▶ [WHAT NEEDS TO BE DONE] Revise the rows below by replacing every occurrence of "pose" with "camera", leaving everything else unchanged.

Dataset excerpt:
:::

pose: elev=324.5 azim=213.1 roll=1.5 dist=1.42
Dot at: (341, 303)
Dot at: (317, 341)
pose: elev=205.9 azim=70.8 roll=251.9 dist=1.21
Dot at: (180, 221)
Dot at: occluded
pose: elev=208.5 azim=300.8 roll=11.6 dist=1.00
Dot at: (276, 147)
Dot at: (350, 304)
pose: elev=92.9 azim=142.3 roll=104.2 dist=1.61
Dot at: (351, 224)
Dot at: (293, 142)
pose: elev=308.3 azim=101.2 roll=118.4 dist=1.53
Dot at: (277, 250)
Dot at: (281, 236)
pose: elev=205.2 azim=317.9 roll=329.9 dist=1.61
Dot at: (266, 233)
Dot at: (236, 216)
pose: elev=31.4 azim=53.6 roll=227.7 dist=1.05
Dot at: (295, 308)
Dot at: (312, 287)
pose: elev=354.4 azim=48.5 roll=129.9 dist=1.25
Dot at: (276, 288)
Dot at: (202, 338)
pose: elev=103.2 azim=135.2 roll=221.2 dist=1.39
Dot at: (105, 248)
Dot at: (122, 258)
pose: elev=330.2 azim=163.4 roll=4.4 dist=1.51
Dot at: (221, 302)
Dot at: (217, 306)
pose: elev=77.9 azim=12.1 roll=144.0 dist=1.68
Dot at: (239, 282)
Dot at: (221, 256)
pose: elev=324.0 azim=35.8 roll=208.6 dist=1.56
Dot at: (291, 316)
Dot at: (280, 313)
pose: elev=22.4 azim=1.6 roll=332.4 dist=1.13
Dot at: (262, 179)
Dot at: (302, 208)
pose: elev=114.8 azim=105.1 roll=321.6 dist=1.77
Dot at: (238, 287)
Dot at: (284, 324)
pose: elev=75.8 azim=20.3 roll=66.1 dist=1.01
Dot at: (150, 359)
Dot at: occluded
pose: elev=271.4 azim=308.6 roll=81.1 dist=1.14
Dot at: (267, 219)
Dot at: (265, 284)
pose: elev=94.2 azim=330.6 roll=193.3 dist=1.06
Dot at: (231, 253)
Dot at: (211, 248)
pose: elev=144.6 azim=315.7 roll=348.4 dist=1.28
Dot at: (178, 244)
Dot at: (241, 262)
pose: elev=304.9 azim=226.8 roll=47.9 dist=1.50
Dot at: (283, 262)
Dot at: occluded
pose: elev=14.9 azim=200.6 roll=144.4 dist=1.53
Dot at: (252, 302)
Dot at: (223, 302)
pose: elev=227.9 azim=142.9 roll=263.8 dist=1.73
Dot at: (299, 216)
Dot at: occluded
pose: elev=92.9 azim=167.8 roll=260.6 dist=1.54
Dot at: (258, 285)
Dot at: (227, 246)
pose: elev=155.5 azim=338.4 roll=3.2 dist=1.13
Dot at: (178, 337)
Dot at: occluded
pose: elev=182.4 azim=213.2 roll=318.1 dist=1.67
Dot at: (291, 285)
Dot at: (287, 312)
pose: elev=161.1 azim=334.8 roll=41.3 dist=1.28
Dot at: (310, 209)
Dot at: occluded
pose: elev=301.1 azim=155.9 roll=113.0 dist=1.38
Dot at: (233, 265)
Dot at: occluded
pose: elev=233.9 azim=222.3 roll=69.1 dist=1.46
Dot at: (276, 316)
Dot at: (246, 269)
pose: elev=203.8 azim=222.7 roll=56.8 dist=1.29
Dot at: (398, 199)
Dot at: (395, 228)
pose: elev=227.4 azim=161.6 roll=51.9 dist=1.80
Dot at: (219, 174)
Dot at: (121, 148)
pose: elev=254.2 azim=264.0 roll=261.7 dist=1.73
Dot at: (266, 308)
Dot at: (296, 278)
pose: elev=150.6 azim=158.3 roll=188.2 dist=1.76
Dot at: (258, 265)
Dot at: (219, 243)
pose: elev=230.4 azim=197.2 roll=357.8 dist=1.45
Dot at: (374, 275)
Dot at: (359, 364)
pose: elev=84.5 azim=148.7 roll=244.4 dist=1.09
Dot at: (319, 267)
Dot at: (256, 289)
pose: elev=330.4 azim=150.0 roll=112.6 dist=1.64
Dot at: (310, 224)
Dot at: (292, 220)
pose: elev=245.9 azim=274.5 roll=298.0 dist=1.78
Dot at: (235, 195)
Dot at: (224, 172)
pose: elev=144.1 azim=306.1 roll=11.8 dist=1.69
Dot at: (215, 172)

:::

▶ [CORRECT RESPONSE]
camera: elev=324.5 azim=213.1 roll=1.5 dist=1.42
Dot at: (341, 303)
Dot at: (317, 341)
camera: elev=205.9 azim=70.8 roll=251.9 dist=1.21
Dot at: (180, 221)
Dot at: occluded
camera: elev=208.5 azim=300.8 roll=11.6 dist=1.00
Dot at: (276, 147)
Dot at: (350, 304)
camera: elev=92.9 azim=142.3 roll=104.2 dist=1.61
Dot at: (351, 224)
Dot at: (293, 142)
camera: elev=308.3 azim=101.2 roll=118.4 dist=1.53
Dot at: (277, 250)
Dot at: (281, 236)
camera: elev=205.2 azim=317.9 roll=329.9 dist=1.61
Dot at: (266, 233)
Dot at: (236, 216)
camera: elev=31.4 azim=53.6 roll=227.7 dist=1.05
Dot at: (295, 308)
Dot at: (312, 287)
camera: elev=354.4 azim=48.5 roll=129.9 dist=1.25
Dot at: (276, 288)
Dot at: (202, 338)
camera: elev=103.2 azim=135.2 roll=221.2 dist=1.39
Dot at: (105, 248)
Dot at: (122, 258)
camera: elev=330.2 azim=163.4 roll=4.4 dist=1.51
Dot at: (221, 302)
Dot at: (217, 306)
camera: elev=77.9 azim=12.1 roll=144.0 dist=1.68
Dot at: (239, 282)
Dot at: (221, 256)
camera: elev=324.0 azim=35.8 roll=208.6 dist=1.56
Dot at: (291, 316)
Dot at: (280, 313)
camera: elev=22.4 azim=1.6 roll=332.4 dist=1.13
Dot at: (262, 179)
Dot at: (302, 208)
camera: elev=114.8 azim=105.1 roll=321.6 dist=1.77
Dot at: (238, 287)
Dot at: (284, 324)
camera: elev=75.8 azim=20.3 roll=66.1 dist=1.01
Dot at: (150, 359)
Dot at: occluded
camera: elev=271.4 azim=308.6 roll=81.1 dist=1.14
Dot at: (267, 219)
Dot at: (265, 284)
camera: elev=94.2 azim=330.6 roll=193.3 dist=1.06
Dot at: (231, 253)
Dot at: (211, 248)
camera: elev=144.6 azim=315.7 roll=348.4 dist=1.28
Dot at: (178, 244)
Dot at: (241, 262)
camera: elev=304.9 azim=226.8 roll=47.9 dist=1.50
Dot at: (283, 262)
Dot at: occluded
camera: elev=14.9 azim=200.6 roll=144.4 dist=1.53
Dot at: (252, 302)
Dot at: (223, 302)
camera: elev=227.9 azim=142.9 roll=263.8 dist=1.73
Dot at: (299, 216)
Dot at: occluded
camera: elev=92.9 azim=167.8 roll=260.6 dist=1.54
Dot at: (258, 285)
Dot at: (227, 246)
camera: elev=155.5 azim=338.4 roll=3.2 dist=1.13
Dot at: (178, 337)
Dot at: occluded
camera: elev=182.4 azim=213.2 roll=318.1 dist=1.67
Dot at: (291, 285)
Dot at: (287, 312)
camera: elev=161.1 azim=334.8 roll=41.3 dist=1.28
Dot at: (310, 209)
Dot at: occluded
camera: elev=301.1 azim=155.9 roll=113.0 dist=1.38
Dot at: (233, 265)
Dot at: occluded
camera: elev=233.9 azim=222.3 roll=69.1 dist=1.46
Dot at: (276, 316)
Dot at: (246, 269)
camera: elev=203.8 azim=222.7 roll=56.8 dist=1.29
Dot at: (398, 199)
Dot at: (395, 228)
camera: elev=227.4 azim=161.6 roll=51.9 dist=1.80
Dot at: (219, 174)
Dot at: (121, 148)
camera: elev=254.2 azim=264.0 roll=261.7 dist=1.73
Dot at: (266, 308)
Dot at: (296, 278)
camera: elev=150.6 azim=158.3 roll=188.2 dist=1.76
Dot at: (258, 265)
Dot at: (219, 243)
camera: elev=230.4 azim=197.2 roll=357.8 dist=1.45
Dot at: (374, 275)
Dot at: (359, 364)
camera: elev=84.5 azim=148.7 roll=244.4 dist=1.09
Dot at: (319, 267)
Dot at: (256, 289)
camera: elev=330.4 azim=150.0 roll=112.6 dist=1.64
Dot at: (310, 224)
Dot at: (292, 220)
camera: elev=245.9 azim=274.5 roll=298.0 dist=1.78
Dot at: (235, 195)
Dot at: (224, 172)
camera: elev=144.1 azim=306.1 roll=11.8 dist=1.69
Dot at: (215, 172)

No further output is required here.